Modification records
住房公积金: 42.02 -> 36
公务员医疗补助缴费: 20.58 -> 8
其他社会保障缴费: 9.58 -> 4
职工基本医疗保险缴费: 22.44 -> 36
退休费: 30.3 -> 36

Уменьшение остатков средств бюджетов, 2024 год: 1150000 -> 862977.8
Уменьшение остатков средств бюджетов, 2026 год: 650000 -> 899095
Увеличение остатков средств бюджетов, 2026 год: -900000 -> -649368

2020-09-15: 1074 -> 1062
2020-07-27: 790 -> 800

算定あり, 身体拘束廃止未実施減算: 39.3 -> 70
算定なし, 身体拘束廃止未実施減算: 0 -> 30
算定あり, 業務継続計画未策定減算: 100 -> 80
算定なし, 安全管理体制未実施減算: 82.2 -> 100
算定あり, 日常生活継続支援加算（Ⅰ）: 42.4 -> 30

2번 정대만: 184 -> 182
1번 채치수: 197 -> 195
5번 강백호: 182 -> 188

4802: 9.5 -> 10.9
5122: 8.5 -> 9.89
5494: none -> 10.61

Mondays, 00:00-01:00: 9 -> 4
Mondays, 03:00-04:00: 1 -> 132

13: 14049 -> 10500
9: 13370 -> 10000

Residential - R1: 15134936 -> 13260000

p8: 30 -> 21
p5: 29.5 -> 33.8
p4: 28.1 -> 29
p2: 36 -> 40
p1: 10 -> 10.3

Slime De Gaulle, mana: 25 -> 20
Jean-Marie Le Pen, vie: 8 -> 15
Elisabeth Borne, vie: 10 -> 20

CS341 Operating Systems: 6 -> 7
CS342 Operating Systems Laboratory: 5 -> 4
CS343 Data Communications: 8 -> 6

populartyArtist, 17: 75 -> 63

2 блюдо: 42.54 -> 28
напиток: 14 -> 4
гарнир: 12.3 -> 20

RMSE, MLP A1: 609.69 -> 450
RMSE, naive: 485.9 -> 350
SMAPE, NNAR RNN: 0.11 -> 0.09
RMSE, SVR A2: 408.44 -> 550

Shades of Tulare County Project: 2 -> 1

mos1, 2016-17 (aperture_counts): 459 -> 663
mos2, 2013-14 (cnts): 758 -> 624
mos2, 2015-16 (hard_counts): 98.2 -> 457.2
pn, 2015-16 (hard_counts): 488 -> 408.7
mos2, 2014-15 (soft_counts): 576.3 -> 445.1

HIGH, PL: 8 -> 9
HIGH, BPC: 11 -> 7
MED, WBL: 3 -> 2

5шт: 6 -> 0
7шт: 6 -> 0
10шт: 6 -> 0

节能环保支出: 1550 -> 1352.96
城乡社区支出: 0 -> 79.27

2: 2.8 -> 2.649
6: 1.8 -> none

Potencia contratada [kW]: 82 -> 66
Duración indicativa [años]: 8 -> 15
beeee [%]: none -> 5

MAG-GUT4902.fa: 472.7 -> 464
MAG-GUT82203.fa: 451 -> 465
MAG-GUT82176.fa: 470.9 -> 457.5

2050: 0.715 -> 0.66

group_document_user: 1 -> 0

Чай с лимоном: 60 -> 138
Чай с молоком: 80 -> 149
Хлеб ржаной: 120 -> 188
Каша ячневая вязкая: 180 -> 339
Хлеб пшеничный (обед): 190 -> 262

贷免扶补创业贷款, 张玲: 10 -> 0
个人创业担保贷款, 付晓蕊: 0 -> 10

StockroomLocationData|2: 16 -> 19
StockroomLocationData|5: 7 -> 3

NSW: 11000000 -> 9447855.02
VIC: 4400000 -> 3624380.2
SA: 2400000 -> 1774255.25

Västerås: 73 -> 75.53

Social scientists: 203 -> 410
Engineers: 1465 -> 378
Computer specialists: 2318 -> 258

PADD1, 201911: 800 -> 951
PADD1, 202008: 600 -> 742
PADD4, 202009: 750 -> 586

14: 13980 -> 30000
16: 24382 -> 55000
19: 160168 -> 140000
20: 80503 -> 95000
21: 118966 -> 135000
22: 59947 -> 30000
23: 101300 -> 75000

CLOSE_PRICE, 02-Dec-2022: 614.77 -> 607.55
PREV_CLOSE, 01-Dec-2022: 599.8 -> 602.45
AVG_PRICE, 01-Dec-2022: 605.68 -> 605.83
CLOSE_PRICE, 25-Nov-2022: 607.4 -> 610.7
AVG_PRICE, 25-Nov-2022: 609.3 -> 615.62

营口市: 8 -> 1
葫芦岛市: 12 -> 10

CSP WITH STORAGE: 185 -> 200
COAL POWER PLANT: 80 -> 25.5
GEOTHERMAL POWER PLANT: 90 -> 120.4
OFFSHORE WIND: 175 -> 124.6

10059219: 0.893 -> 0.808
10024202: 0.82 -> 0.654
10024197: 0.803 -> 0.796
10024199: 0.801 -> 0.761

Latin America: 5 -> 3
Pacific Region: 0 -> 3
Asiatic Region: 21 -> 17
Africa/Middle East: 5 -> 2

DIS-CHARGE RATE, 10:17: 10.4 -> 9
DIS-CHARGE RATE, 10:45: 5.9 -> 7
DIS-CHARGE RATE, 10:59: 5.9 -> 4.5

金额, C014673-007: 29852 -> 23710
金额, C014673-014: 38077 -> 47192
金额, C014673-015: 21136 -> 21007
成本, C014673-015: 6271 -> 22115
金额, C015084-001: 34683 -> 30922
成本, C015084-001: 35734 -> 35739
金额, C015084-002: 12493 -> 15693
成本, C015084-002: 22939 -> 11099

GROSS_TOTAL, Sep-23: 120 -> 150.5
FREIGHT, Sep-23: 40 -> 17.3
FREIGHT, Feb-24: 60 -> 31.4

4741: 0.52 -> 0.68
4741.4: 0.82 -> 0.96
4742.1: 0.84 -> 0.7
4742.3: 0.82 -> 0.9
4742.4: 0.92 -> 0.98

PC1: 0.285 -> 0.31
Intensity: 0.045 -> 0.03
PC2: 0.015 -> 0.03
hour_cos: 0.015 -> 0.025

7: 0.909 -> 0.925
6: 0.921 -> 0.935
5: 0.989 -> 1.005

* **WHAT YOU NEED TO DO**
Filter the records for the word "Хлеб" and show every line that has it.

* **ANSWER TO THE PROBLEM**
Хлеб ржаной: 120 -> 188
Хлеб пшеничный (обед): 190 -> 262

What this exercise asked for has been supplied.